Work to be completed
Your output is one number, the count of lines in the listing below that hold the word "Rendered".

Records for processing
══════
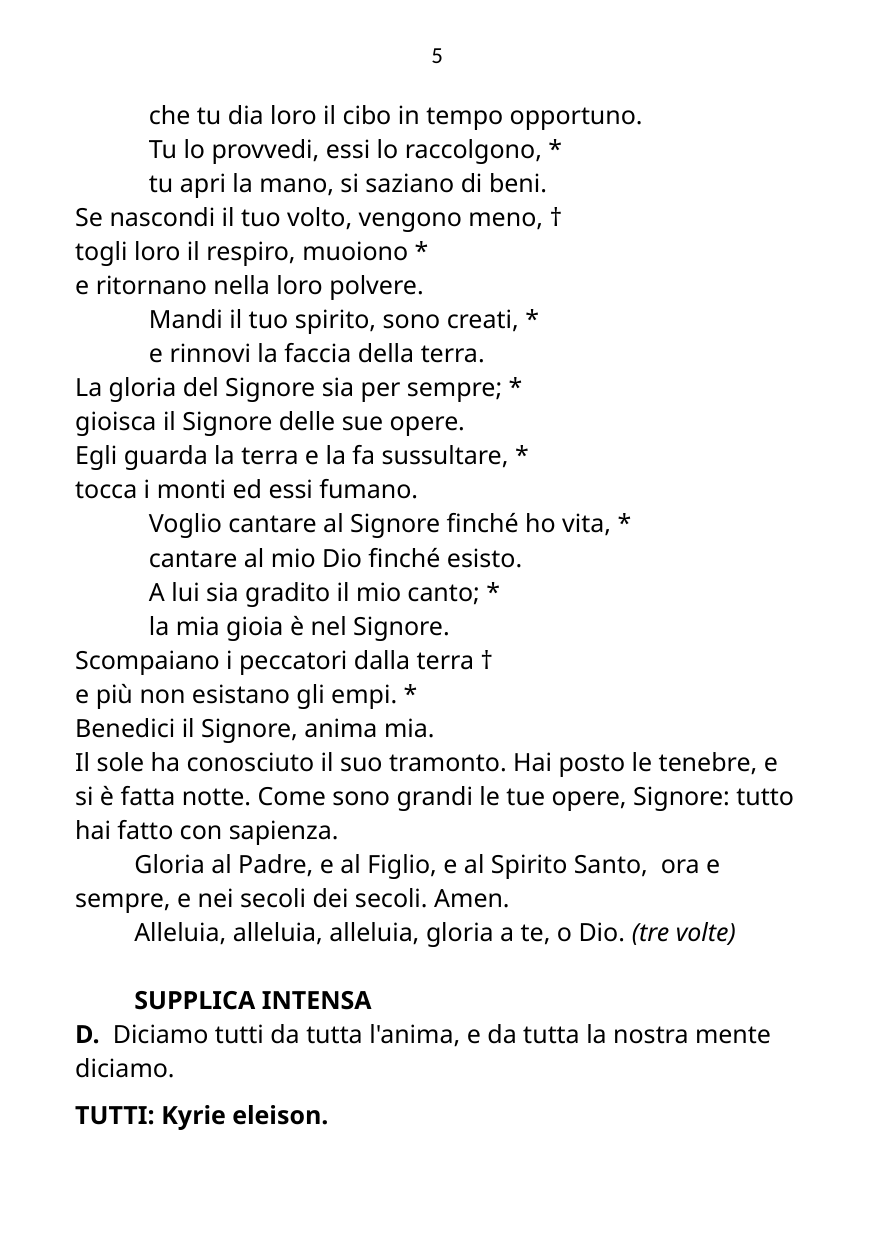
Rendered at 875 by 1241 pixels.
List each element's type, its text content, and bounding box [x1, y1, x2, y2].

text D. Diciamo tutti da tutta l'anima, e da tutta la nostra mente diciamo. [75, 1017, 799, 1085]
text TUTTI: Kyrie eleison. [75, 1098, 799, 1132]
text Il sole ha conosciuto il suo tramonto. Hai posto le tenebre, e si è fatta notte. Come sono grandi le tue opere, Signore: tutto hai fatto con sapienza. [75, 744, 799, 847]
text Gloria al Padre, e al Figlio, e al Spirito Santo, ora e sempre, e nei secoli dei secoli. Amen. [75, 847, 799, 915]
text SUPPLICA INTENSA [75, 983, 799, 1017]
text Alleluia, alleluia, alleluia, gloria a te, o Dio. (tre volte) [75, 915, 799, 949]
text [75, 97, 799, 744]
══════
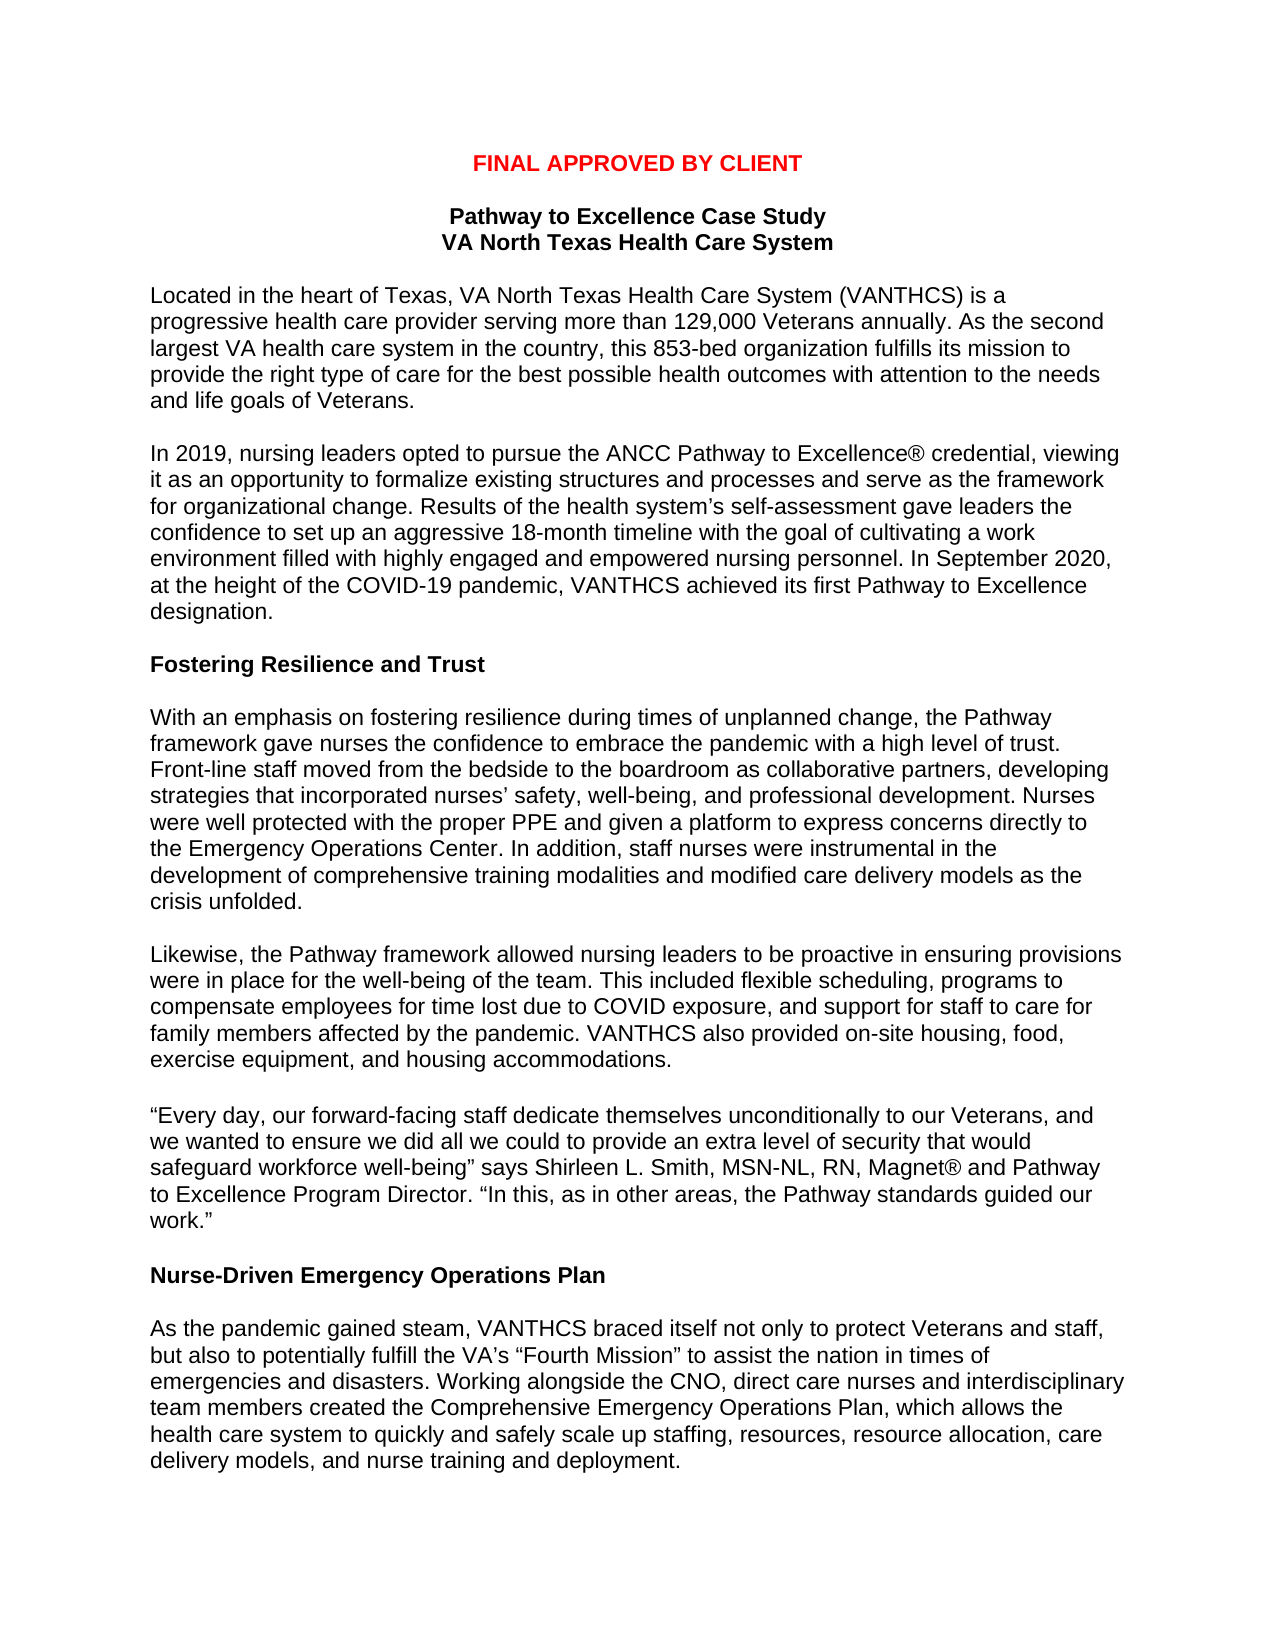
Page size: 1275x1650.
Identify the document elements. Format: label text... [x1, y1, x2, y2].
══════
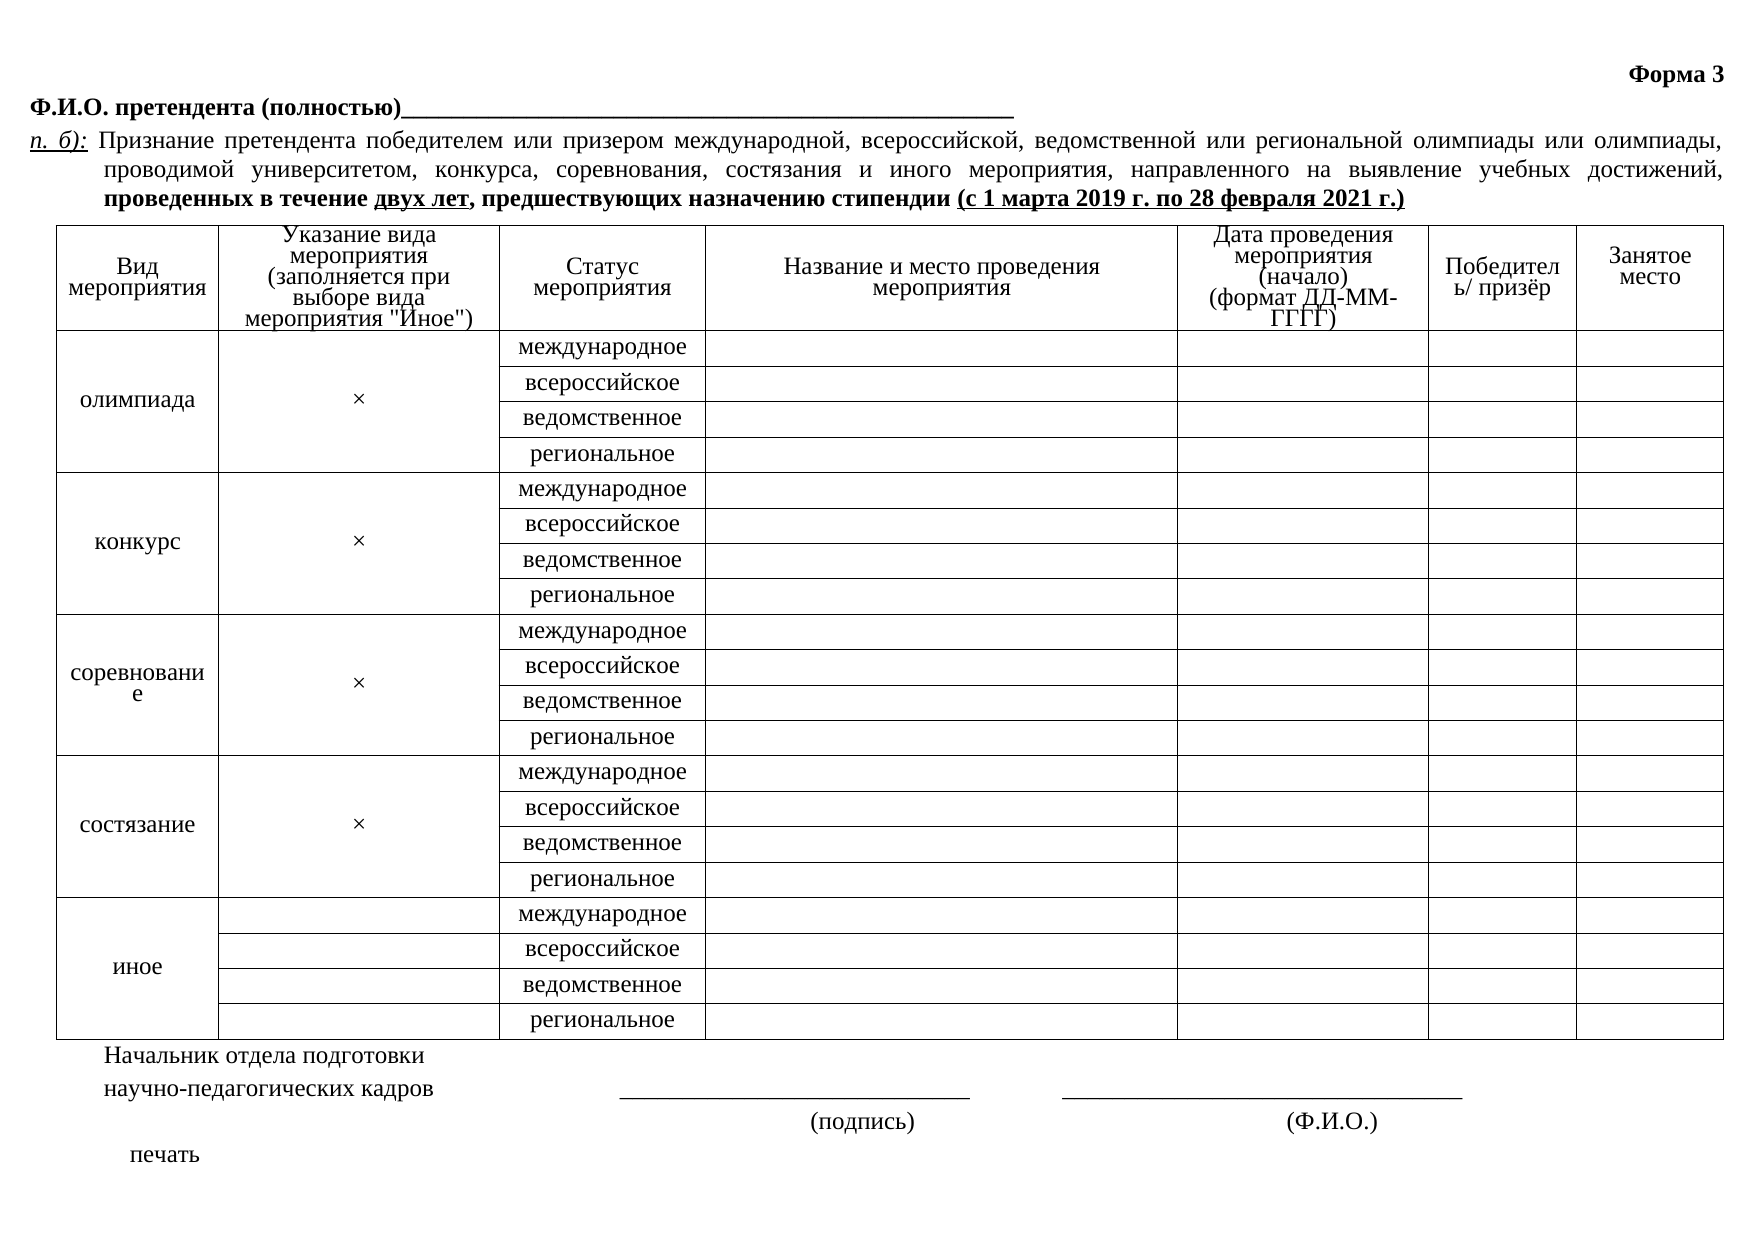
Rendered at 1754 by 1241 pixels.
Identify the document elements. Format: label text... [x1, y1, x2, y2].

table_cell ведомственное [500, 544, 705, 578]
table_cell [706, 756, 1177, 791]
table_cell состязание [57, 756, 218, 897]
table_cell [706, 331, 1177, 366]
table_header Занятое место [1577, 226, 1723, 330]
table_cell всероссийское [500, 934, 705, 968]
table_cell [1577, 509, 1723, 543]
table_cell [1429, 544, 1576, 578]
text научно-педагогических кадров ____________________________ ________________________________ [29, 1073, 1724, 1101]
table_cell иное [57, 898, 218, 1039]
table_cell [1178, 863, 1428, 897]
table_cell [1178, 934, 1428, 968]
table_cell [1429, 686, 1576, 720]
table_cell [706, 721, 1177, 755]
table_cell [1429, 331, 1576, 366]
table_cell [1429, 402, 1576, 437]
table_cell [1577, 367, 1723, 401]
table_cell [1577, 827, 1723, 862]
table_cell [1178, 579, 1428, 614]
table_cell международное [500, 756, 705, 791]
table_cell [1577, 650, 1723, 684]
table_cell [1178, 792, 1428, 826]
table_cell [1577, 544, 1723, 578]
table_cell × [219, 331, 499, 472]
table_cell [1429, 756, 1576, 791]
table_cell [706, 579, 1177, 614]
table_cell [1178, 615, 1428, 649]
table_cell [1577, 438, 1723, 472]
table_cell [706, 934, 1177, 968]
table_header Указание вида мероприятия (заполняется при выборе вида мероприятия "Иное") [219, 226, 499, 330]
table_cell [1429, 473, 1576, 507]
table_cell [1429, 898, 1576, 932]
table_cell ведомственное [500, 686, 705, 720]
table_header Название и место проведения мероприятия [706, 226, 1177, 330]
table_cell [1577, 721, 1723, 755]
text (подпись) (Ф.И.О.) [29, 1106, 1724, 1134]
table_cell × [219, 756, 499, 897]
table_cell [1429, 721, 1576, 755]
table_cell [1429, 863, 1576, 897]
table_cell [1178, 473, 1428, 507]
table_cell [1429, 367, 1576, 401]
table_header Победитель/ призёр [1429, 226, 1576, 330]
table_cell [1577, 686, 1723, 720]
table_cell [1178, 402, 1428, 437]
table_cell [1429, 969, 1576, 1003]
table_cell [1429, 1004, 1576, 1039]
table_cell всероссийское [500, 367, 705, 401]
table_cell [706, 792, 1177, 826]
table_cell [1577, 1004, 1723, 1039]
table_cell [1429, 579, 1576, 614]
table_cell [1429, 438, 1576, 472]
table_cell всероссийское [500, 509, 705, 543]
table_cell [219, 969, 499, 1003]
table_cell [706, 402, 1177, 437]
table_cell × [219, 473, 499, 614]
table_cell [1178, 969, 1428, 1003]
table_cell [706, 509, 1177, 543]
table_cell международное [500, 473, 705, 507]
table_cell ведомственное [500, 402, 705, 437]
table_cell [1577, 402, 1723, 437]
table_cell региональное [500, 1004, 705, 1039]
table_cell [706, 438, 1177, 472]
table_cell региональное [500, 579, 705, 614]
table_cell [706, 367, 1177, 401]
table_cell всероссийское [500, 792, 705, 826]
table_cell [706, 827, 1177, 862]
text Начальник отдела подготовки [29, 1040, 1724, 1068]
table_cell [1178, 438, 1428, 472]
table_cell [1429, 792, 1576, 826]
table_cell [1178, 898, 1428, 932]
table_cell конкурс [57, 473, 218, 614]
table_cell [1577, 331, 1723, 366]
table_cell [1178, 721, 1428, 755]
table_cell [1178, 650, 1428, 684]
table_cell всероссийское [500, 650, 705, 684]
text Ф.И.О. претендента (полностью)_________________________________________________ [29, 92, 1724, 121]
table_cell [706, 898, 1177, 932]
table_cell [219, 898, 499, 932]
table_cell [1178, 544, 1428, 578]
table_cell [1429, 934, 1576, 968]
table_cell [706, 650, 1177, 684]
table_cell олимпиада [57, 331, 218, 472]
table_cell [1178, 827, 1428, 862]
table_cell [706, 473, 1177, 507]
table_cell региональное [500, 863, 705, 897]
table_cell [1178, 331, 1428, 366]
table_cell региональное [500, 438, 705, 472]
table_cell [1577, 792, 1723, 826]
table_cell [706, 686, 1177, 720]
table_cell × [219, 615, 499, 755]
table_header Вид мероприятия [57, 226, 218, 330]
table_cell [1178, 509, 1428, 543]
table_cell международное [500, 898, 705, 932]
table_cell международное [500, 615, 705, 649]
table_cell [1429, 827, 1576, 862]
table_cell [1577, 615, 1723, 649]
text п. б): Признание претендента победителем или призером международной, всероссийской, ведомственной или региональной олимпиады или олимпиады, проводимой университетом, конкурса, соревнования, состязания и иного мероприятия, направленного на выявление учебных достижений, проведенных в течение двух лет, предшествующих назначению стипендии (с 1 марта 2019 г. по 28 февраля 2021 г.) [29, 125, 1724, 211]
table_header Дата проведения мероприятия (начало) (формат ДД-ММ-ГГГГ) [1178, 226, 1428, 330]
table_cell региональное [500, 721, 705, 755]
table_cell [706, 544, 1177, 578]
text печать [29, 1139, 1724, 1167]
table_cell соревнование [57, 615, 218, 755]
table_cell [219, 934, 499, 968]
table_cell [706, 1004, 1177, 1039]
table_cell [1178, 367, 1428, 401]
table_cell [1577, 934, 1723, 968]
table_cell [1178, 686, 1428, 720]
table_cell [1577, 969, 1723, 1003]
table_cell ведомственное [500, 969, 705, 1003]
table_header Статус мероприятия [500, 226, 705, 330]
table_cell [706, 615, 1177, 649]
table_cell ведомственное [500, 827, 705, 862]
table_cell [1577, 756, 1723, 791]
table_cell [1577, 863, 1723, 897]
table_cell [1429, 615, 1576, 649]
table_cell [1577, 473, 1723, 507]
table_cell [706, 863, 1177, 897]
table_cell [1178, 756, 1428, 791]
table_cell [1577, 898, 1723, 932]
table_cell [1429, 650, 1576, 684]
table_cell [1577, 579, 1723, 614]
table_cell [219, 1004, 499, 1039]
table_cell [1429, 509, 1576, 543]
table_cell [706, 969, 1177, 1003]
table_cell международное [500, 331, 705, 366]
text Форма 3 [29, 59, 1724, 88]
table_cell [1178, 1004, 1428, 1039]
══════
Answer for the task
2